### Task set
1 - In the post on mentoring, what first is Melody Starya Mobley described as embodying?
2 - Translate this sentence from the post on mentoring into Spanish: "Now, Melody shares her personal stories to create positive change for groups historically excluded from accessing American natural spaces."
3 - Shorten the paragraph of the post on mentoring that begins "With the few federal protections" while keeping its main facts.

### Passage shown
Melody Mobley poses against and brown background. She's smiling and wearing brown Western-style hat and a gray and white shawl.

About our guest author: Melody Starya Mobley’s experiences as the first black woman serving as a forester for the USDA are remarkable: both for the firsts she embodies and for the years of abuse and oppression she experienced within that system.

Now, Melody shares her personal stories to create positive change for groups historically excluded from accessing American natural spaces.

With the few federal protections that exist currently being stripped away, it’s more important than ever for stories like these to be told. Learn more about Melody and watch her documentary The Dark White Forest on her website at starya.org.

Image credit: Kirth Bobb


 

I’ve previously discussed some of the mentor relationships I’ve built throughout my life, and I’d like to take a closer look at what makes a good mentor—and how both sides of that relationship can benefit from it.

Qualities to look for in a mentor

To be helpful to you, a mentor should be:

  • Experienced: is a source of expert knowledge, with a desire to use it to help a less experienced person advance and succeed.
  • Empathetic: is able to understand and hopefully relate to the issue(s) and circumstances you’re facing.
  • Compassionate: truly cares about you and wants to make your situation better.
  • Committed: does what’s promised on time.
  • Trustworthy: is a trusted ally that holds interactions in confidence and keeps shared secrets.
  • Authoritative: has political clout within your agency or organization.
  • Ethical: helps within established laws, rules, and regulations.

### Given material
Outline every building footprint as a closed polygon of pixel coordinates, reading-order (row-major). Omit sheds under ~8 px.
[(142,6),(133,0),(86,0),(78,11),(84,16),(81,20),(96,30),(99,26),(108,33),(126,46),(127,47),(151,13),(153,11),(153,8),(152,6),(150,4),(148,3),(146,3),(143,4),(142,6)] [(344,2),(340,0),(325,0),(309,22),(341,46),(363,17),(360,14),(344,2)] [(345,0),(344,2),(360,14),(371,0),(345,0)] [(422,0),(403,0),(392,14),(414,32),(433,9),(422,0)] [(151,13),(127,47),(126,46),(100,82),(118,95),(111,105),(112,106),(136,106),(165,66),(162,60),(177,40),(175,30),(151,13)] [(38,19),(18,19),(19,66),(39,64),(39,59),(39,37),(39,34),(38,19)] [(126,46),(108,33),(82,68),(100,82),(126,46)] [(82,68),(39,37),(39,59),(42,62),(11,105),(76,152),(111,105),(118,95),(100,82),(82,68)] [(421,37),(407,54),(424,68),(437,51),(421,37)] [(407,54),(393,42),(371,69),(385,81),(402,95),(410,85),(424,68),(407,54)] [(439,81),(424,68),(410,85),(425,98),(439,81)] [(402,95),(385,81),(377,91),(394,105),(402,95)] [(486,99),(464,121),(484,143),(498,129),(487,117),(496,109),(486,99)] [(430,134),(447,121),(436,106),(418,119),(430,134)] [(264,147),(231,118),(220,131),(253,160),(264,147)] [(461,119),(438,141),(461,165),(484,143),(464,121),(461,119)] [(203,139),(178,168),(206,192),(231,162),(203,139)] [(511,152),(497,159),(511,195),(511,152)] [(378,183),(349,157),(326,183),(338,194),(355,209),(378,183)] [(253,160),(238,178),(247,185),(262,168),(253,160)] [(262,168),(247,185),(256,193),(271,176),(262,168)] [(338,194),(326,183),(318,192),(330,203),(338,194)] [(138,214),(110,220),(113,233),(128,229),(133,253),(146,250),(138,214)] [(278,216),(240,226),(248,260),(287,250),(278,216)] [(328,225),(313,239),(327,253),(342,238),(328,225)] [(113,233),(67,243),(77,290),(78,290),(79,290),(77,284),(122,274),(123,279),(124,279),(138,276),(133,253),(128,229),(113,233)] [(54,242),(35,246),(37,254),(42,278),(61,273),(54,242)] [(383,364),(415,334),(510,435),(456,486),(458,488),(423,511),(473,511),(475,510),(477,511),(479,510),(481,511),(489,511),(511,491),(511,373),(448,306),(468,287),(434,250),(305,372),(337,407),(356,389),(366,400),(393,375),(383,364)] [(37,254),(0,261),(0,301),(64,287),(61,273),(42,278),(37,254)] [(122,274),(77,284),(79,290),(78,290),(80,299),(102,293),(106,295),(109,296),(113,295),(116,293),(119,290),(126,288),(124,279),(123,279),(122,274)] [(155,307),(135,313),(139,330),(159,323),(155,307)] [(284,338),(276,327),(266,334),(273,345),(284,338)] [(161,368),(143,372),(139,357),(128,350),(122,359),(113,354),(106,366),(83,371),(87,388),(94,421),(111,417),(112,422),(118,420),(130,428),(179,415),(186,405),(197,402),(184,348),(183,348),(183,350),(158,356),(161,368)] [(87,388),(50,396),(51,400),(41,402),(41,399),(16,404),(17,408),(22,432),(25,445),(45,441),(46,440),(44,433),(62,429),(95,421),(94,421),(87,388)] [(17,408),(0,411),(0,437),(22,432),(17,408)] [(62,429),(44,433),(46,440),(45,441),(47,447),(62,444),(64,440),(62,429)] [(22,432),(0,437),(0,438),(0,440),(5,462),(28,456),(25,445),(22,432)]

### Solutions to the exercise
1 - She was the first black woman serving as a forester for the USDA.

2 - Ahora, Melody comparte sus historias personales para generar un cambio positivo para los grupos históricamente excluidos del acceso a los espacios naturales de Estados Unidos.

3 - As the few existing federal protections are stripped away, such stories matter more than ever; Melody's website, starya.org, offers more about her and her documentary The Dark White Forest.